Firstly: There’s no Moore’s or May’s Laws (as in scientifically proven laws). I’m surprised people still hang on to these self-fulfilling “laws”, and they should simply be dropped.
Secondly: May’s law doesn’t make any sense at all and is even more nonsense than Moore’s Law. If you run the same software on a faster CPU the software will run that much faster. You very seldomly need to make the software more complex to handle a faster and more capable CPU. Rather, the reason for software becoming slower is because of utilization of the possibilities faster and more capable CPUs provide, which is a completely different story. E.g. graphical vs textual UIs, or video decoding in software vs in hardware etc.

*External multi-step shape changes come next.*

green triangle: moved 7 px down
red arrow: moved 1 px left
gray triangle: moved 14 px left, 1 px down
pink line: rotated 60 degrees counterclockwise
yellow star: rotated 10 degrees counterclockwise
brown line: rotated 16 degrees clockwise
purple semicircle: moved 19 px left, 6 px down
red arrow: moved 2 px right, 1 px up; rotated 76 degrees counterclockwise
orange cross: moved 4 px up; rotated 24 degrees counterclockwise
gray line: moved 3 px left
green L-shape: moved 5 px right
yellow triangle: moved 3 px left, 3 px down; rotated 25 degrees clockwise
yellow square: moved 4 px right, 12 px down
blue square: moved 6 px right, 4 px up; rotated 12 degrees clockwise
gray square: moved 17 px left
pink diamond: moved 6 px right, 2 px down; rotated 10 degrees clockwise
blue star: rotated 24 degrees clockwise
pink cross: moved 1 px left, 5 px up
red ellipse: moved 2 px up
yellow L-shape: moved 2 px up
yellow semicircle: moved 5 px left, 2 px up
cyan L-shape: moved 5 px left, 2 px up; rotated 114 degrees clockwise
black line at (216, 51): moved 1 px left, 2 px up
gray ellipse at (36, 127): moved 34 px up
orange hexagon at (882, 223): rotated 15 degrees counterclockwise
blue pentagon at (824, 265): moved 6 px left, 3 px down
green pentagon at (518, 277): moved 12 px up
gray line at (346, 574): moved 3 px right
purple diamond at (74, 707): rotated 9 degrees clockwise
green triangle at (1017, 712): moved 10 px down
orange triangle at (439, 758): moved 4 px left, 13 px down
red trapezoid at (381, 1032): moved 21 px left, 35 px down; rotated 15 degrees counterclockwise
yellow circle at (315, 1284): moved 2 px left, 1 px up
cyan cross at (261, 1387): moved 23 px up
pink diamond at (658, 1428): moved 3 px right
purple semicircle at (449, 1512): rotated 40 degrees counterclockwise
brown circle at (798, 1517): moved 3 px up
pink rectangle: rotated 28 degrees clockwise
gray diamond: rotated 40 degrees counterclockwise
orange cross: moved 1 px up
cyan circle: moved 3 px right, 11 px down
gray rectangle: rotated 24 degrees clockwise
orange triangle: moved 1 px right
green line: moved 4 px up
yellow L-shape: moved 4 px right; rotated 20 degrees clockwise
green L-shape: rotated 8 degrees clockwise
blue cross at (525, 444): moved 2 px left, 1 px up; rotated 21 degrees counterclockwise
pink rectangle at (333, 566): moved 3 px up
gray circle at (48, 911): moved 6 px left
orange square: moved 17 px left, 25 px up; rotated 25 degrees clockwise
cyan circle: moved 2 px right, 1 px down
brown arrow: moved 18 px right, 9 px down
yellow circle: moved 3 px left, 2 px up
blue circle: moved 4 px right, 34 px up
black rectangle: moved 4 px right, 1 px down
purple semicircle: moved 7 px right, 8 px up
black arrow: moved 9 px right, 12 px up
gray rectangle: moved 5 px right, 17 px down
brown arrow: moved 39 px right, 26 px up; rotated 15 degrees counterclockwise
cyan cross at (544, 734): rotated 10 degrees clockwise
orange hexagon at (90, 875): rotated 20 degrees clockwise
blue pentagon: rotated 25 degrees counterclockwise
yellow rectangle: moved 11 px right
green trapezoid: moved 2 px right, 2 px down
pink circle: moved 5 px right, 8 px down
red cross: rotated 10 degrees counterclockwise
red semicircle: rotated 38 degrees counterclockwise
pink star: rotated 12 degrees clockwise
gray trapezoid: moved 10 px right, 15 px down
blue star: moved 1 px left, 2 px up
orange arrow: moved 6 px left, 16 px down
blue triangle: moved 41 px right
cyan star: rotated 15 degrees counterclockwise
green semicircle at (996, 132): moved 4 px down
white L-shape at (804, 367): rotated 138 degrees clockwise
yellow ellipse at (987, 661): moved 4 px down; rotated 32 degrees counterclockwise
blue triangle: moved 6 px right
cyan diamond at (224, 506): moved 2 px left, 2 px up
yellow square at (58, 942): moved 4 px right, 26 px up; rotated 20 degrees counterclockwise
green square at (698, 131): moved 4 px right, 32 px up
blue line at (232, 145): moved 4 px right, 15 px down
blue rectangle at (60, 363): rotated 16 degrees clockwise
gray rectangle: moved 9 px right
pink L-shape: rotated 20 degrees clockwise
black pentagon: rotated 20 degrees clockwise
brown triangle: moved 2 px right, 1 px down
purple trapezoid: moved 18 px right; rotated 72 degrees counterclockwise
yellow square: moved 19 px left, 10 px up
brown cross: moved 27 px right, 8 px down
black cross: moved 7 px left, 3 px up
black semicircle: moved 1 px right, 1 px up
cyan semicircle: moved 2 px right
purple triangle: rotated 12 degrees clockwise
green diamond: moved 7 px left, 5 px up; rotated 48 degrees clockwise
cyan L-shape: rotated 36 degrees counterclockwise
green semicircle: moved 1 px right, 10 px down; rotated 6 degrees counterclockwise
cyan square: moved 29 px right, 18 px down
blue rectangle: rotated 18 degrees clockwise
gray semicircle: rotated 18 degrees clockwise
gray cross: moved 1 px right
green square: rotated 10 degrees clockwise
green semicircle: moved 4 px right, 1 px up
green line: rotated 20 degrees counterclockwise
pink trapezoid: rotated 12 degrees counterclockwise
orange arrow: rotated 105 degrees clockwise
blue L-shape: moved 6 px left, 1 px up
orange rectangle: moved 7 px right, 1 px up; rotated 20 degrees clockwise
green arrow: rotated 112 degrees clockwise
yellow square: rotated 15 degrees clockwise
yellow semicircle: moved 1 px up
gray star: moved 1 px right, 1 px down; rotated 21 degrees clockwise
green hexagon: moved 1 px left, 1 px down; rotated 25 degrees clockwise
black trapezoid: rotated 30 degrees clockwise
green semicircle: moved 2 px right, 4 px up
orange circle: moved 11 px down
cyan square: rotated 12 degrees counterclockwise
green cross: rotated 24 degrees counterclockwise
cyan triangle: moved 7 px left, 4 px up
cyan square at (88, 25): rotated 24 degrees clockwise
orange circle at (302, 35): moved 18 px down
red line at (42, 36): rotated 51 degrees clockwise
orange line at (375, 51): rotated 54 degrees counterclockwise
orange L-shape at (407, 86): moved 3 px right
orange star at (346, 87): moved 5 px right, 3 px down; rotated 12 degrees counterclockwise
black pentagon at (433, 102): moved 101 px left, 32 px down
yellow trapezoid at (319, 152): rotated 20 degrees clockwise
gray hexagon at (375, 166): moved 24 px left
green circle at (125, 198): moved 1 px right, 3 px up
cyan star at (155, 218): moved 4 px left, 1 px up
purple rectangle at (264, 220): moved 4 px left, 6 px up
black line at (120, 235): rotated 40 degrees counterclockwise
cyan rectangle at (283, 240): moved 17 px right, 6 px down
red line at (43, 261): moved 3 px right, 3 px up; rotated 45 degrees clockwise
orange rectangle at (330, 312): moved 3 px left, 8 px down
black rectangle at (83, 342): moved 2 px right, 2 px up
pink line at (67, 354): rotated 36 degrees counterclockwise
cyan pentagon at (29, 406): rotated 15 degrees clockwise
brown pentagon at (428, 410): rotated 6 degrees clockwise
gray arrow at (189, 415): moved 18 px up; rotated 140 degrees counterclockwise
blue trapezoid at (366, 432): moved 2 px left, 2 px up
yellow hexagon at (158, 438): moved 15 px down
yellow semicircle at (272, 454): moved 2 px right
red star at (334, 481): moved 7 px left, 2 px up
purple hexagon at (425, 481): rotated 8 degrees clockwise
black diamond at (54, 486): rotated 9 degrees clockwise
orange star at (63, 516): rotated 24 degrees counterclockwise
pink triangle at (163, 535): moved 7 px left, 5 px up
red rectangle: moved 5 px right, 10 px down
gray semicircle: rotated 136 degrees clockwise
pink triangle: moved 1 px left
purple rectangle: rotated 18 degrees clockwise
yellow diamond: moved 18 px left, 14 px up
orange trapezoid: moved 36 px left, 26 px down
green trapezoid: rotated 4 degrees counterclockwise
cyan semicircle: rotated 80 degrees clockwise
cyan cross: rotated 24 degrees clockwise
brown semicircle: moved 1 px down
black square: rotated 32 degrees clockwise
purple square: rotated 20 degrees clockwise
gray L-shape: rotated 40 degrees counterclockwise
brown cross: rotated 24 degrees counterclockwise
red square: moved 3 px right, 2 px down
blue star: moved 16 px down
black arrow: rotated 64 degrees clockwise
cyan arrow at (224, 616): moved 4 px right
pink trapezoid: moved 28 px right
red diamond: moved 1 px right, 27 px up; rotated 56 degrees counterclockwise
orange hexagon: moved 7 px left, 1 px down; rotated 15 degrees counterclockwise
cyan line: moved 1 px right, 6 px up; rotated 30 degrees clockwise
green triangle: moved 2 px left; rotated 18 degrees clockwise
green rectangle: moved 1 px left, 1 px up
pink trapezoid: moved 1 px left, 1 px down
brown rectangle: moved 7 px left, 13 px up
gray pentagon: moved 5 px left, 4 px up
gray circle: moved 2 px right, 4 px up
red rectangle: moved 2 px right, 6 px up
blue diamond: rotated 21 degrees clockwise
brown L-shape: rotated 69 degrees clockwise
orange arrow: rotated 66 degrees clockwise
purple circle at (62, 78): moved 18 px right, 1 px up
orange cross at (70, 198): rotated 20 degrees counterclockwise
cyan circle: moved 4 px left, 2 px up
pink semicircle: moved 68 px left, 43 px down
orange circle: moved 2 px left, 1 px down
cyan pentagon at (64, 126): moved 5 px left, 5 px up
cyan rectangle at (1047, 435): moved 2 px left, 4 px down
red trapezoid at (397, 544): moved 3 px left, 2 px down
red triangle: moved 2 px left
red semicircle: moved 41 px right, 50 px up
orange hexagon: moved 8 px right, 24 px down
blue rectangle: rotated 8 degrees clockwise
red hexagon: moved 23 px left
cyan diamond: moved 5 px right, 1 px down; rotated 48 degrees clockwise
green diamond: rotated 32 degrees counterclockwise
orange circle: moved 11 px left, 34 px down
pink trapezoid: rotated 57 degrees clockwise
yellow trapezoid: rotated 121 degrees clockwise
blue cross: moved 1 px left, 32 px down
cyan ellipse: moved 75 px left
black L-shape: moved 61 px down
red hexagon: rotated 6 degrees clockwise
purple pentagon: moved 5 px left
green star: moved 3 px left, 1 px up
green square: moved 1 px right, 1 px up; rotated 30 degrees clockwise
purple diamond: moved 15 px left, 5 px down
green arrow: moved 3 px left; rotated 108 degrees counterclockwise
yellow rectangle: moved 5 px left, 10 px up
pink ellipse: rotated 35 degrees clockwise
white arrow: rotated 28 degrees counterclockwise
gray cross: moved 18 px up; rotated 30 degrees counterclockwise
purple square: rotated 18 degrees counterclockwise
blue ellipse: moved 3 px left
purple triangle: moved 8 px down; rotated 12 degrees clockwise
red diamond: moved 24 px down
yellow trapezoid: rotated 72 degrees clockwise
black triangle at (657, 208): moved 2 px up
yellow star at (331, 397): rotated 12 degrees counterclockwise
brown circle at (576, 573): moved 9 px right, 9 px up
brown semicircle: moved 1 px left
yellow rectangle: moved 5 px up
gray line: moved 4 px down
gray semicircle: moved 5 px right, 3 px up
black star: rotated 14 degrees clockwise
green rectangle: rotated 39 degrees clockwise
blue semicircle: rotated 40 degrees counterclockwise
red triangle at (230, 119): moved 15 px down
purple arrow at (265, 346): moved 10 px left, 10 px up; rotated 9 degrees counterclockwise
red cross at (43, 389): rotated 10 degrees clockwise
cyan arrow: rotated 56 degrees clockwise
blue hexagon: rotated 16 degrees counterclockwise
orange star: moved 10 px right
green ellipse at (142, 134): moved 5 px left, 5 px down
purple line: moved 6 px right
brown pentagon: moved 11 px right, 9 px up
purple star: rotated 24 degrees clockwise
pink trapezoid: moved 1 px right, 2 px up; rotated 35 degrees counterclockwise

Thirdly: Web-based platforms lend themselves perfectly for massively multi-processor solutions, as the need to store state for such solutions is limited. The key issue is to make also database engines massively multi-processor, but it’s definitely possible.
What’s needed here is a new Web server platform that can allot sessions to many different CPUs, and also a means for allotting database queries to multiple processors and handling of mass storage that is accessed by many processors. Ideally without having to know about this from a software development point-of-view.
Programming-wise there should hardly be any differences anyway, as developers are already used to the state-less paradigm of Web services.
All in all, this is not impossible in any way, and past investments in software development can be retained, even though there might be benefits in developing software specifically for massively multi-processor hardware.